Helme könnten nur bei geringem Tempo helfen. „Rein physikalisch können zwei Zentimeter Hartschaum gegen eine Tonne armiertes Blech wenig ausrichten“, sagt er. Schützen könnten Helme nur unter Idealbedingungen, wenn der Helm perfekt sitzt, das Gesicht oder die Halswirbelsäule nicht betroffen ist und das eigene Körpergewicht nicht zusätzlich schiebt.
Nutzen wird kontrovers diskutiert
Tatsächlich wird der Nutzen von Fahrradhelmen in der Fachwelt kontrovers diskutiert. Da durch den Helm das Gewicht und der Umfang des Kopfes deutlich zunimmt, wirken auf die Wirbelsäule auch viel stärkere Kräfte, so dass bei einigen Unfällen das Verletzungsrisiko sogar zunehmen kann.
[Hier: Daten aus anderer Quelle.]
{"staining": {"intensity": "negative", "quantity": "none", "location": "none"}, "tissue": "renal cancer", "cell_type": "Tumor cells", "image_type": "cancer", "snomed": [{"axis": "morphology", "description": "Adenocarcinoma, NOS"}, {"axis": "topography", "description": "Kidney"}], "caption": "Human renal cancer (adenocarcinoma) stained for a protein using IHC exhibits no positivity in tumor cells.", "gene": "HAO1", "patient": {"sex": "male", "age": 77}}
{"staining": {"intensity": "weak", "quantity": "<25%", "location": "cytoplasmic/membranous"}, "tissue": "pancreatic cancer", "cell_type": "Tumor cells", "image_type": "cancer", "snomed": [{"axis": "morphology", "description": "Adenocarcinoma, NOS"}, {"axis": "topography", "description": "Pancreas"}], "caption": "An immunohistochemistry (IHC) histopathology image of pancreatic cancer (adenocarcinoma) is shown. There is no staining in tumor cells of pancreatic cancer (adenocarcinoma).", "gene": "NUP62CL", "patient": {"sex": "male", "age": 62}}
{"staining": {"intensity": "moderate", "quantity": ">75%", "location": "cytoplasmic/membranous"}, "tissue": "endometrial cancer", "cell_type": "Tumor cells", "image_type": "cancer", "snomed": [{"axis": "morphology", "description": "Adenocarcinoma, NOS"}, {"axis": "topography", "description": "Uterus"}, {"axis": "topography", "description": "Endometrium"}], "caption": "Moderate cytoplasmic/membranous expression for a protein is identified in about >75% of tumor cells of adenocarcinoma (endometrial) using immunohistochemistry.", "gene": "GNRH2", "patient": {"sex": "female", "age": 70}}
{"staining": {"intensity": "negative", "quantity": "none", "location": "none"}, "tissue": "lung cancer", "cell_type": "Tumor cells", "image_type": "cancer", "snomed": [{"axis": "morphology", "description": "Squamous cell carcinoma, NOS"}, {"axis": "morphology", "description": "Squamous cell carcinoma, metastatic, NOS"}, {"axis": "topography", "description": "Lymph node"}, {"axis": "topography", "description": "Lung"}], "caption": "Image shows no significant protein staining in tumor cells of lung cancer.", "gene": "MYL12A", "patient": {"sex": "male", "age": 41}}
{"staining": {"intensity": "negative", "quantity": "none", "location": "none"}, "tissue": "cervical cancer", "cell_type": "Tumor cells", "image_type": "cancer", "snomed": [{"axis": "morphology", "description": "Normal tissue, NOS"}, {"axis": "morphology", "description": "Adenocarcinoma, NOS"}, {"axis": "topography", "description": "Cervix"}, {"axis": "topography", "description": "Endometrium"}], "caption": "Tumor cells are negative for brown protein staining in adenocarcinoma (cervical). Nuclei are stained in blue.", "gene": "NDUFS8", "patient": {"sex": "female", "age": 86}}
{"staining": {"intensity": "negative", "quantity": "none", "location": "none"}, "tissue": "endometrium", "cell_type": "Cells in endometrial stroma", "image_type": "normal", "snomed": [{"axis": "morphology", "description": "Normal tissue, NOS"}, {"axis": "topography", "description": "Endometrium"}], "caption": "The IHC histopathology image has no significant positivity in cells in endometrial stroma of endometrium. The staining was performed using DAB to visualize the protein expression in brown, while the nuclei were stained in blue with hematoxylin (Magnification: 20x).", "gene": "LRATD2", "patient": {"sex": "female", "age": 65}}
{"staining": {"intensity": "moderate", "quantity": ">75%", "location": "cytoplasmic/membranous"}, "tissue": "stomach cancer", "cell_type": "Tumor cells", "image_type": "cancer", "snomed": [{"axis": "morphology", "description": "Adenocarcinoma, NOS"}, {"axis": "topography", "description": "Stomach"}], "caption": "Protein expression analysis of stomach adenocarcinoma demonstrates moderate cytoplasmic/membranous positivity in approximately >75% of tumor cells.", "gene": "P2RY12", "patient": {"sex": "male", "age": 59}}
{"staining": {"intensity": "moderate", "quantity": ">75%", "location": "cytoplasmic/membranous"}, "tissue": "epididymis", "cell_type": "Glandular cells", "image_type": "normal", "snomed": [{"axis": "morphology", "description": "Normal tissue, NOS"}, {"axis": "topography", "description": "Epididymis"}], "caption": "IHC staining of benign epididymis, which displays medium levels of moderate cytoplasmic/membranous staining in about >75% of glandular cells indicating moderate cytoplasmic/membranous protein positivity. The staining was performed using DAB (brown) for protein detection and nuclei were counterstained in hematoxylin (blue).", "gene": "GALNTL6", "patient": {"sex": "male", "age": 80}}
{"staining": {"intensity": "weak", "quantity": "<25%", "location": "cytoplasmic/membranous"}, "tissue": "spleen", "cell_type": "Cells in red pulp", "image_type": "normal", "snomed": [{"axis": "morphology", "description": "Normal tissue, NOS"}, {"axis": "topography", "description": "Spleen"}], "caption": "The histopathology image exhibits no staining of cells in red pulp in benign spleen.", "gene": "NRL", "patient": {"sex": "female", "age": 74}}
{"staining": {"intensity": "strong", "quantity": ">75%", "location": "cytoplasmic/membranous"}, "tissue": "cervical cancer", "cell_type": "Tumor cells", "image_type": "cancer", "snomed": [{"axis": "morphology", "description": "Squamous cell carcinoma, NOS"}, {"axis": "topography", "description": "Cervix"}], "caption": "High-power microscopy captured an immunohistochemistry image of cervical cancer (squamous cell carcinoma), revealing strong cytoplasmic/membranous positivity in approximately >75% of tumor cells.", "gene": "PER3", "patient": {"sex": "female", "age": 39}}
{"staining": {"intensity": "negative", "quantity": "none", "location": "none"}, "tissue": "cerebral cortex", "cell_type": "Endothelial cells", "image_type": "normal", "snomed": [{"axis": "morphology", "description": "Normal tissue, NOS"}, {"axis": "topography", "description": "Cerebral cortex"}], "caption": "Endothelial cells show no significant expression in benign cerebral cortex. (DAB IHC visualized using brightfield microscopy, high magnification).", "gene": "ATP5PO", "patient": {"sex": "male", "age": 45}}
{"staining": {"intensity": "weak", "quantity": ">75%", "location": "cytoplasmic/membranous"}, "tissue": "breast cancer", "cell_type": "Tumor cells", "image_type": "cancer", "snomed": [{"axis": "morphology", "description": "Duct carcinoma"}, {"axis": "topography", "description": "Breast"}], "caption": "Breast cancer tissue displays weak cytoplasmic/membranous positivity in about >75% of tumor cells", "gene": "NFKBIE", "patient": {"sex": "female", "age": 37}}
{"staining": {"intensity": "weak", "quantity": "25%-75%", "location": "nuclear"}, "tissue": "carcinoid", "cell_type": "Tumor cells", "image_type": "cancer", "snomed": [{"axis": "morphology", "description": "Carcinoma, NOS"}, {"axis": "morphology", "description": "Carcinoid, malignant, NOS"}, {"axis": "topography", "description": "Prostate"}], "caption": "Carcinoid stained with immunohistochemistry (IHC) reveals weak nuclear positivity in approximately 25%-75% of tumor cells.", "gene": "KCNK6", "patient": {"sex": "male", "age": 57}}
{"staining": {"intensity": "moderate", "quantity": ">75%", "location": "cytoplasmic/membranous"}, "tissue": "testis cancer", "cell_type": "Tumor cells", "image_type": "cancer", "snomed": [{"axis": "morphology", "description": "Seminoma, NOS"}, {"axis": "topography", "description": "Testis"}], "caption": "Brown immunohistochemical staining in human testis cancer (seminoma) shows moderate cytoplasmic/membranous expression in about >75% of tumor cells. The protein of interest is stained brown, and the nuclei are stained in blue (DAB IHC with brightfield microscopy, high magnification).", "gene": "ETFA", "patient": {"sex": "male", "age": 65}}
Käme eine Helmpflicht, wäre außerdem damit zu rechnen, dass viele Verkehrsteilnehmer nicht mehr auf den Sattel steigen und es für die verbleibenden Radfahrer im Straßenverkehr tendenziell unsicherer werde. Die Nachteile wären aus ADFC-Sicht höher als die Vorteile. Dennoch werde man nicht vom Tragen eines Helmes abraten. Das müsse aber freiwillig geschehen. Statt sich auf die umstrittene Schutzwirkung von Helmen zu verlassen, so Schmidt, sollten die Unfall-Ursachen effektiver behoben werden.
Nicht nach Ursachen gefragt
Dazu zählen verkehrssichere Räder, gute Radwege und mehr Straßen, auf denen die Autos langsamer fahren müssen. Den Zustand der Räder hatte auch der ACE thematisiert. Aber nicht nach den Ursachen gefragt. „Nicht selten wird aus Angst vor Diebstahl und Vandalismus die alte, defekte Möhre für die Fahrt zur Schule benutzt“, denkt Schmidt. Gute und sichere Abstellmöglichkeiten seien an den Schulen ebenso selten vorzufinden wie Ablagemöglichkeiten für Helme.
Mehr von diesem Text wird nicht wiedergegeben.